Notamos um templo hindu todo cercado por arames, e ao olharmos curiosos por algum tempo, soldados nos convidaram para entrar. Fizeram uma base militar ali. Estrategicamente protegiam o antigo templo, e controlavam uma ponte bem em frente, que dava acesso para o miolo da cidade velha.
Outro grande refugio são os jardins Munghals. Uma dinastia descendente dos mongóis persas, que dominou boa parte do sul da Asia. Existem diversos jardins, todos floridos, muitos deles com vista para as montanhas ou para o lago Dal.

Jardins
Na noite anterior a nossa partida, mudamos os planos. Fomos convidados para um casamento e não poderíamos perder esta oportunidade. Na verdade tiveram três casamentos bem perto da nossa casa- barco. Os casamentos demoram dias, e fomos acompanhando os barcos chegando com as decorações os mais de 30 carneiros mortos, e todos os vizinhos passando horas preparando a comida. Musica ja de dia, a noiva tendo sua mão pintada com henna, muita comida e festa ate de manha! Bem de madrugada distribuíram cobertores e todos ficaram largados no chão enquanto um homem vestido de mulher fazia um show de musica e dança brincando e provocando os convidados estilo Nei Matogrosso. Nos divertimos muito quando ele tirou a Jami e a Bibi para dançar!!! Demais! Um grupo de músicos tocou a noite inteira e tinham narguilés por todos os cantos.

os preparativos

A noiva

A festa
Quando madrugamos para pegar transporte a musica ainda estava rolando, e ainda teria mais um dia de festa ate o noivo chegar para buscar a noiva. As festas são separadas.
Sabíamos que a viagem seria longa, mas foi ainda mais demorada que o esperado.
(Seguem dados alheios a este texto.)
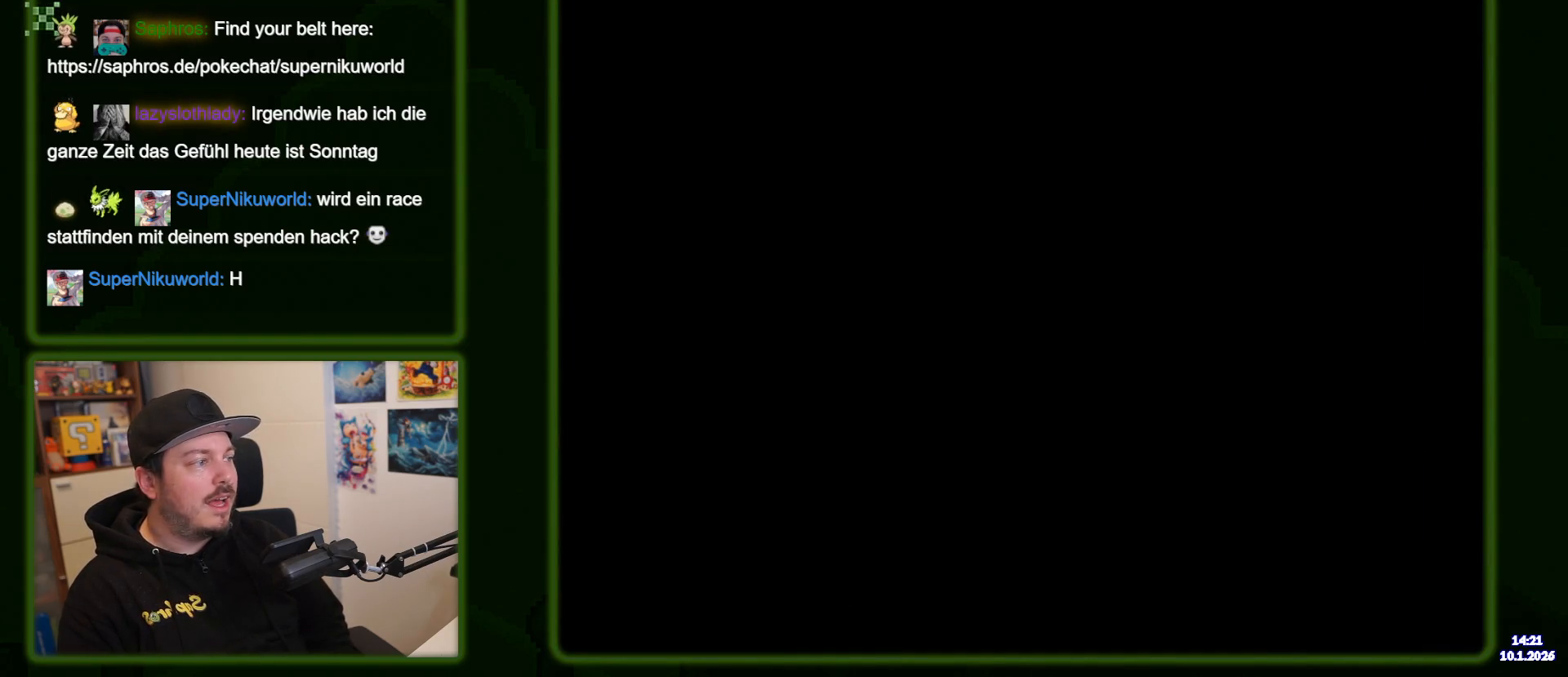
{"buttons": ["B", "Y", "DPAD_RIGHT"], "events": [[167, "DPAD_RIGHT", "down"]]}
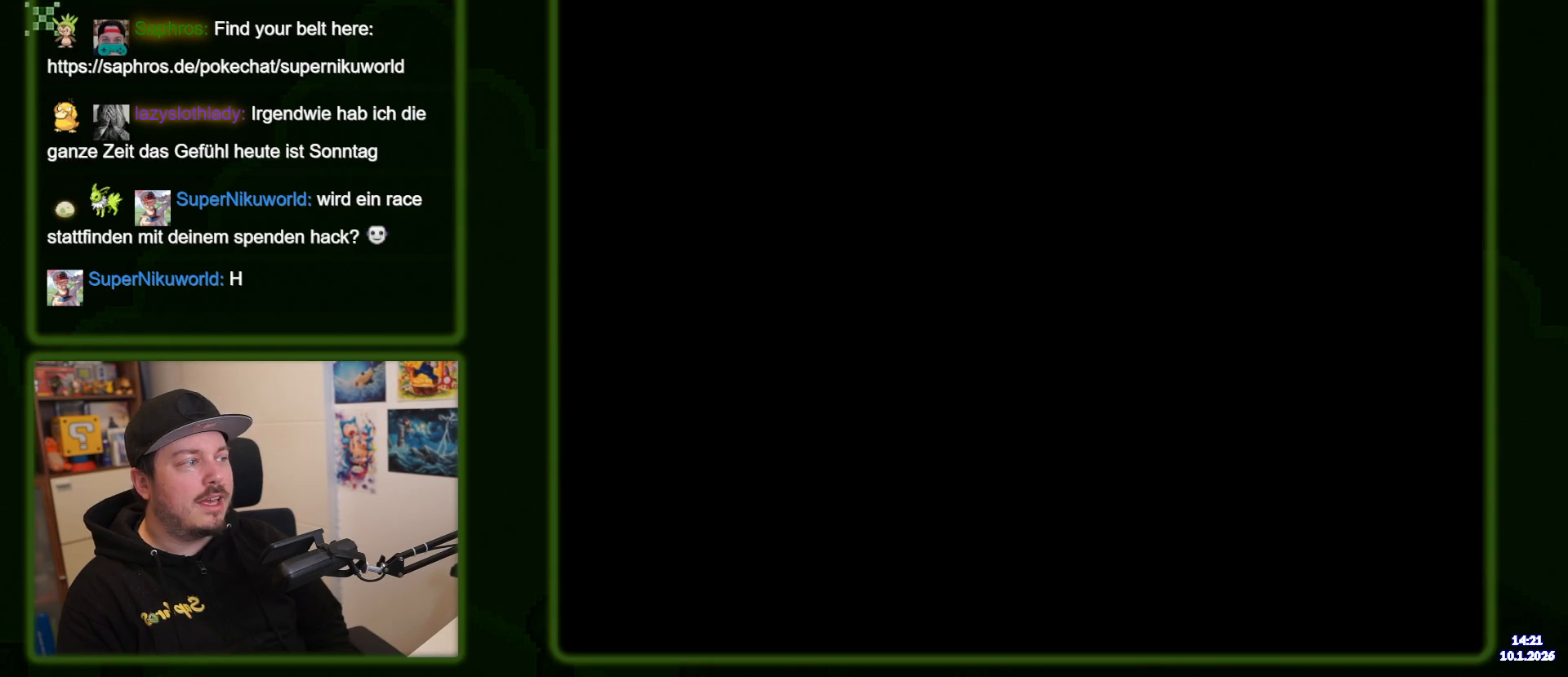
{"buttons": ["B", "Y", "DPAD_RIGHT"], "events": []}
No total acho que passou de 17 horas viajando pelos Himalaias, passando pelas milhares de curvas, no topo de altíssimos passes com vistas espetaculares. Paramos em Kargil, cidade bem próxima a linha de controle, onde os paquistaneses invadiram a pouco tempo, mostrando que os milhares e milhares de soldados indianos talvez não estejam tao preparados quanto pensam. Na estrada vários acampamentos do exercito, muitos deles fazendo treinamentos de escalada nas montanhas. Saindo da região da caxemira entramos em Ladak. A paisagem ia ficando mais desértica pois estávamos cada vez mais altos. As bandeirinhas de orações budistas passaram a aparecer por tudo que ‘e lado, e as vilas estavam cheias de estupas e monges. Paramos em algumas delas, e gostaríamos de ter podido ficar mais tempo por ali. Chegamos já bem tarde em Leh, e por acaso acaso acabamos ficando numa pousada super bacana. Tinha um jardim todo florido com vista para as montanhas de um lado, e para monastérios e fortes do outro.


A caminho de Leh
Leh fica a mais de 3500 metros de altitude. Confesso que devido a dificuldade para chegar, esperava um lugar mais intocado. Sabia da fama do lugar entre os viajantes, mas não esperava tantas lojas uma perto da outra e restaurantes vendendo pizza e comida ocidental. No meio de tudo isto muitas internet cafés. Por outro lado, a energia elétrica faltou com muita frequência mostrando que ainda existe um certo isolamento.
Chegamos para o ultimo dia do festival de Ladakh, onde teria musica, dança alem das apresentações com mascaras. A partida de polo tinha sido ha dois dias, e perdemos novamente. O final do festival, mostra o termino da temporada. A partir de agora, pode nevar nos passes mais altos. Os viajantes overland saem as pressas sentido Manali (22 horas de estrada terrível , e era para Leh estar tranquila. Mesmo assim acho que vimos mais turistas do que monges.
Na cidade tem um bonito palácio real, um forte com uma super vista para o vale, alem de uma cidade velha e diversos monastérios mas o mais interessante mesmo esta nos seus arredores.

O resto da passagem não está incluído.